<<<<
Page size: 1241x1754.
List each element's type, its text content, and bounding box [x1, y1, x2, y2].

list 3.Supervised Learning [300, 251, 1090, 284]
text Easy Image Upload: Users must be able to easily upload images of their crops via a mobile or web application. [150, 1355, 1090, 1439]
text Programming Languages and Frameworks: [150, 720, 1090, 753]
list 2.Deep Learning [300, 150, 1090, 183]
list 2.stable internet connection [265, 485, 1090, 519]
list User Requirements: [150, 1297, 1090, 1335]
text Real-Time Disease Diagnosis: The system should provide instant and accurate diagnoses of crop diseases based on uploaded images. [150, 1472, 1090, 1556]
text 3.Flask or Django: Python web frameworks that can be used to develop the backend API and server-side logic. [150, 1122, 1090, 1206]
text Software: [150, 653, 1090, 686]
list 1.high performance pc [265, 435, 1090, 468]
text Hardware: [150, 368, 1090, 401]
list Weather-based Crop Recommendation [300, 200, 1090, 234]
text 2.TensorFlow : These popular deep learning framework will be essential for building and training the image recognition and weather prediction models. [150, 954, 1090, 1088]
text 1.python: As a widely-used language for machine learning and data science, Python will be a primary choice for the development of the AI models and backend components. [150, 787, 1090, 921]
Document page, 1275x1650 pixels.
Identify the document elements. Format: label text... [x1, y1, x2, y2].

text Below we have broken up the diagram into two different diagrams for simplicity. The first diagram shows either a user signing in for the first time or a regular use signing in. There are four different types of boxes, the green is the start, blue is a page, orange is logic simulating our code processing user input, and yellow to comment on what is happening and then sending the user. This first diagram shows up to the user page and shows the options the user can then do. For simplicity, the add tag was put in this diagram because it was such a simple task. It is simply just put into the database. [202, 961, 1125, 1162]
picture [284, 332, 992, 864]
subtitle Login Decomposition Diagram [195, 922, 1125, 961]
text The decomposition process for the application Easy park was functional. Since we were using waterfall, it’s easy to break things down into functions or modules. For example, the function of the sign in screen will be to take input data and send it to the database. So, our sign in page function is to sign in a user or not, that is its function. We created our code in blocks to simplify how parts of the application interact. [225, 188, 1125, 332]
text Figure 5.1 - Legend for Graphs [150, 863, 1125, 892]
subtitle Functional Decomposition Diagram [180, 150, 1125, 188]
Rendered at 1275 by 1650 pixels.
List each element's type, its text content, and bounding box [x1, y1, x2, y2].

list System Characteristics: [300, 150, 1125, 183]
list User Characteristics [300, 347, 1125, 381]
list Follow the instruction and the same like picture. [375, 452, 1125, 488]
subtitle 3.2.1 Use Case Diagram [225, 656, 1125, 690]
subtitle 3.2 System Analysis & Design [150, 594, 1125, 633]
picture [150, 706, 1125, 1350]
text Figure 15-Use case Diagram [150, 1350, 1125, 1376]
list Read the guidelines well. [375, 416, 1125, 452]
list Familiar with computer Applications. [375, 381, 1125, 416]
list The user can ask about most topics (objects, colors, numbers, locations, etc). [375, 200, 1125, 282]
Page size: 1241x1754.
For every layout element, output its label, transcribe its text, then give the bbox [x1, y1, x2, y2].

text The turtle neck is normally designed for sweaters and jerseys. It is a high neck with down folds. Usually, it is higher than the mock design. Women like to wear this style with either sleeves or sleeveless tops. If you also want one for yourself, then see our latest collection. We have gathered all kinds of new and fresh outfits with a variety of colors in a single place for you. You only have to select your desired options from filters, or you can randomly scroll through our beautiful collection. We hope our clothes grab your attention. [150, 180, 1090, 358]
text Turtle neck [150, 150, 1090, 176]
>>>>
■ **TASK DIRECTIONS**
Please output an exact copy of the lines above, from the opening line of the data down to the line that contains "Document page, 1275x1650 pixels.".

■ **RESPONSE AREA**
Page size: 1241x1754.
List each element's type, its text content, and bounding box [x1, y1, x2, y2].

list 3.Supervised Learning [300, 251, 1090, 284]
text Easy Image Upload: Users must be able to easily upload images of their crops via a mobile or web application. [150, 1355, 1090, 1439]
text Programming Languages and Frameworks: [150, 720, 1090, 753]
list 2.Deep Learning [300, 150, 1090, 183]
list 2.stable internet connection [265, 485, 1090, 519]
list User Requirements: [150, 1297, 1090, 1335]
text Real-Time Disease Diagnosis: The system should provide instant and accurate diagnoses of crop diseases based on uploaded images. [150, 1472, 1090, 1556]
text 3.Flask or Django: Python web frameworks that can be used to develop the backend API and server-side logic. [150, 1122, 1090, 1206]
text Software: [150, 653, 1090, 686]
list 1.high performance pc [265, 435, 1090, 468]
text Hardware: [150, 368, 1090, 401]
list Weather-based Crop Recommendation [300, 200, 1090, 234]
text 2.TensorFlow : These popular deep learning framework will be essential for building and training the image recognition and weather prediction models. [150, 954, 1090, 1088]
text 1.python: As a widely-used language for machine learning and data science, Python will be a primary choice for the development of the AI models and backend components. [150, 787, 1090, 921]
Document page, 1275x1650 pixels.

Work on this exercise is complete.